*Text block*:
○ ○ ○ ○ ○

The full text of the joint Panmunjeom Declaration for Peace, Prosperity and Unification of the Korean Peninsula is not much different than the previous summit declarations. But one of the agreed upon points is a stumble stone as it contradicts the Trump's administration aim of a unilateral de-nuclearization of North Korea:
South and North Korea agreed to carry out disarmament in a phased manner, as military tension is alleviated and substantial progress is made in military confidence-building.
A "phased manner" means that a significant number of U.S. troops will have to leave South Korea before the north gives up any significant nuclear capability.
(If there is a chance of an eventual reunion of north and south, a united Korea may well prefer to keep some nuclear weapons. There is nuclear armed China to the north and there is the former colonial overlord Japan which has the materials and capabilities to produce its own nuclear weapons over a long weekend or so.)
There are least three additional potential spoilers:
- Japan's hawkish Prime Minister Abe will dislike any agreement in favor of Korea. The Korean people hate Japan and a united Korea would be a strong political, economical and military competitor.
- John Bolton, Trump's national security advisor, prefers violent 'regime change' over any agreement with the north. He supports negotiations, which he believes will fail, only as a necessary prelude to war.
- The U.S. military and its industrial complex will want to keep its forces in Korea and the lucrative hostile position towards China.
All three of these players have the capability to arrange false flag events that could sabotage any progress.
There is new momentum in Korea that makes a peace agreement or even a reunion more possible than ever before. But the interests of the various foreign parties can not be satisfied sufficiently to allow for a real break through.
Posted by b on April 27, 2018 at 15:25 UTC | Permalink
b's position here is what I argued with relatives a week ago, then changed my view. It had seemed to me the event was being set up to fail and justify military intervention.
Then Kim Jong Un indicated significant concessions and new intentions toward "denuclearizing the globe." Of course this will be seen as rhetoric and sneakiness, with temptations toward false flags. My argument rests on a) the very serious mood of the Korean people as a whole to reunify: b) Kim's apparent move toward bringing North Korea out of the dark ages economically under the protection of China particularly; c) evidence for progress supported due to Pompeo's visit to Pyongyang, which I had expected to fail.
The significance for Trump is also potentially powerful versus his situation with the Democrats. Breakthroughs started when Pompeo, equally at war-hawk with Bolton, went in first to initiate proceedings.

○ ○ ○ ○ ○

*Given information*:
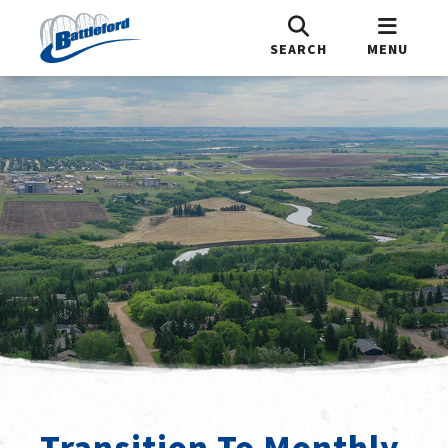
SEARCH
MENU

○ ○ ○ ○ ○

Copy the Korea summit post between "All three of" and "real break through.", inclusive, substituting "energy" for "momentum".

All three of these players have the capability to arrange false flag events that could sabotage any progress.
There is new energy in Korea that makes a peace agreement or even a reunion more possible than ever before. But the interests of the various foreign parties can not be satisfied sufficiently to allow for a real break through.